We have therefore ensured that there is at least 50% new material in this manuscript (~6 new pages). Our original conference paper presents the FabricPort interface to connect an embedded NoC to the FPGA fabric and defines the design rules required to ensure FPGA-style communication can be implemented on embedded NoCs. Additionally, 2 application implementations on JPEG and Ethernet switches highlighted the use cases and advantages of using an embedded NoC on an FPGA.

In this submission, we rewrote large parts of the paper including a new introduction and motivation. We significantly extend our original submission with four main contributions. First, we complement the FabricPort interface with IOLinks that directly connect the NoC to fast I/O interfaces. We believe this is crucially important in easing the timing closure to these I/O interfaces. We present a detailed case study with IOLinks connecting a typical FPGA memory controller and we show that this improves memory access latency. Second, we present an explanation of how our hybrid NoC-RTL simulator (RTL2Booksim) is created. Third, we design a 400 Gb/s packet processor that leverages our embedded NoC. We show that our new design improves latency and area utilization compared to previous FPGA packet parser designs.

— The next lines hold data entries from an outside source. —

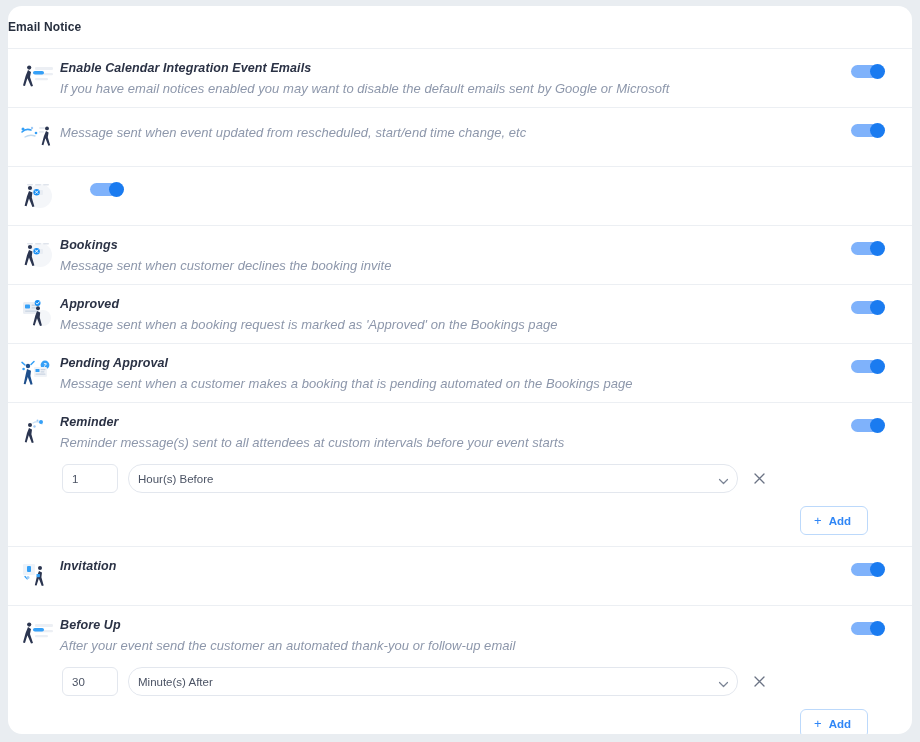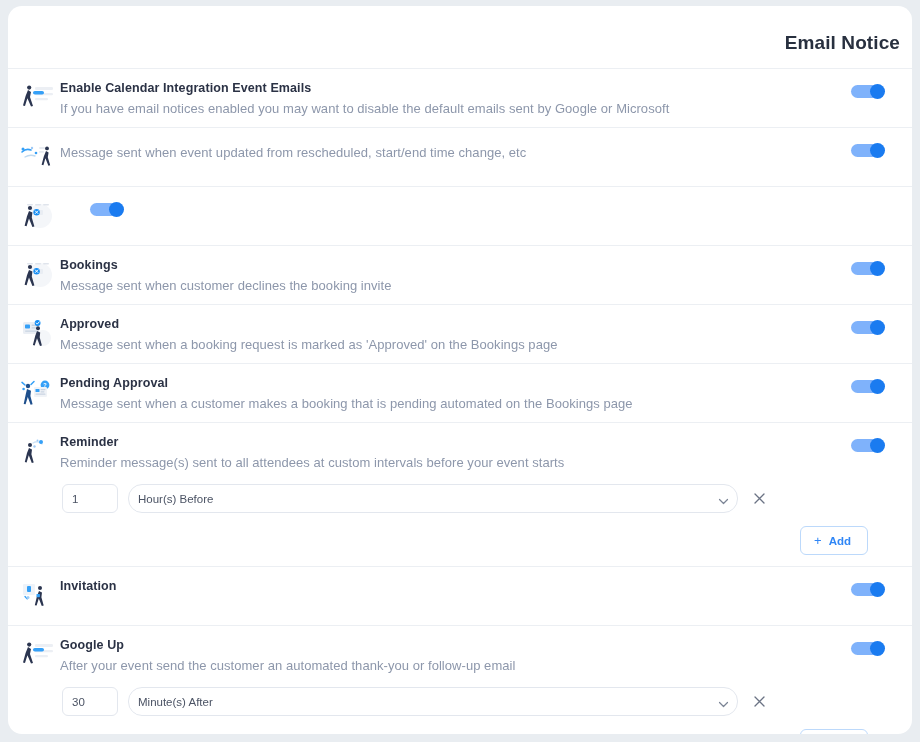--- a/index.html
+++ b/index.html
@@ -21,47 +21,48 @@
     top: 6px;
     width: 904px;
     height: 728px;
     background: #ffffff;
     border-radius: 14px;
     box-sizing: border-box;
     overflow: hidden;
   }
 
   .page-title {
-    text-align: right;
-    font-size: 19px;
+    text-align: left;
+    font-size: 12px;
     font-weight: bold;
     color: #28303f;
     letter-spacing: .1px;
     padding-top: 14px;
     padding-bottom: 0;
-    margin: 12px;
+    margin: 0;
   }
 
   .rows {
     margin-top: 14px;
   }
 
   .row {
     position: relative;
     border-top: 1px solid #eceff3;
     padding: 11px 0 11px 0;
     display: block;
   }
   .row:first-child { border-top: 1px solid #eceff3; }
 
   .row-main {
     display: flex;
     align-items: flex-start;
     padding-left: 8px;
     padding-right: 27px;
+    font-style: italic;
   }
 
   .icon-slot {
     width: 44px;
     min-width: 44px;
     height: 36px;
     display: flex;
     align-items: center;
     justify-content: center;
     margin-top: 0px;
@@ -462,21 +463,21 @@
           <svg width="38" height="30" viewBox="0 0 38 30">
             <rect x="16" y="4" width="18" height="3" rx="1.2" fill="#eceff4"></rect>
             <rect x="16" y="10" width="18" height="2.2" rx="1" fill="#eceff4"></rect>
             <rect x="16" y="15" width="13" height="2.2" rx="1" fill="#eceff4"></rect>
             <rect x="14" y="8" width="11" height="3.6" rx="1.8" fill="#35a0f7"></rect>
             <path d="M9 7 l3 2 -1 5 3 9 -2 .6 -3.6-8.4 -2.4 7.8 -2-.5 2.6-9.5z" fill="#2b3550"></path>
             <circle cx="10.2" cy="4.6" r="2.1" fill="#2b3550"></circle>
           </svg>
         </div>
         <div class="texts">
-          <div class="row-title">Google Up</div>
+          <div class="row-title">Before Up</div>
           <div class="row-desc">After your event send the customer an automated thank-you or follow-up email</div>
         </div>
         <div class="toggle-slot">
           <div class="toggle">
             <div class="track"></div>
             <div class="thumb"></div>
           </div>
         </div>
       </div>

Finally, we revise our design rules and conditions and include an additional design rule pertaining to clock drift in latency-sensitive designs on FPGAs.

New material enumerated:

1. Present IOLinks: direct connections between the embedded NoC and the FPGA’s memory and I/O controllers.
2. Present RTL2Booksim: a simulator that allows the co-simulation of a software NoC simulator (booksim) and hardware RTL designs.
3. Compare the latency of external (DDR3) memory access with an embedded NoC (with IOLink) or a soft bus.
4. Design a packet processor using the embedded NoC that is more flexible and efficient than previous FPGA packet processors.
5. Additional design constraint for latency-sensitive design on embedded NoCs pertaining to clock drift.
6. Rewritten intro and motivation to better articulate the necessity of embedded NoCs for a wider audience.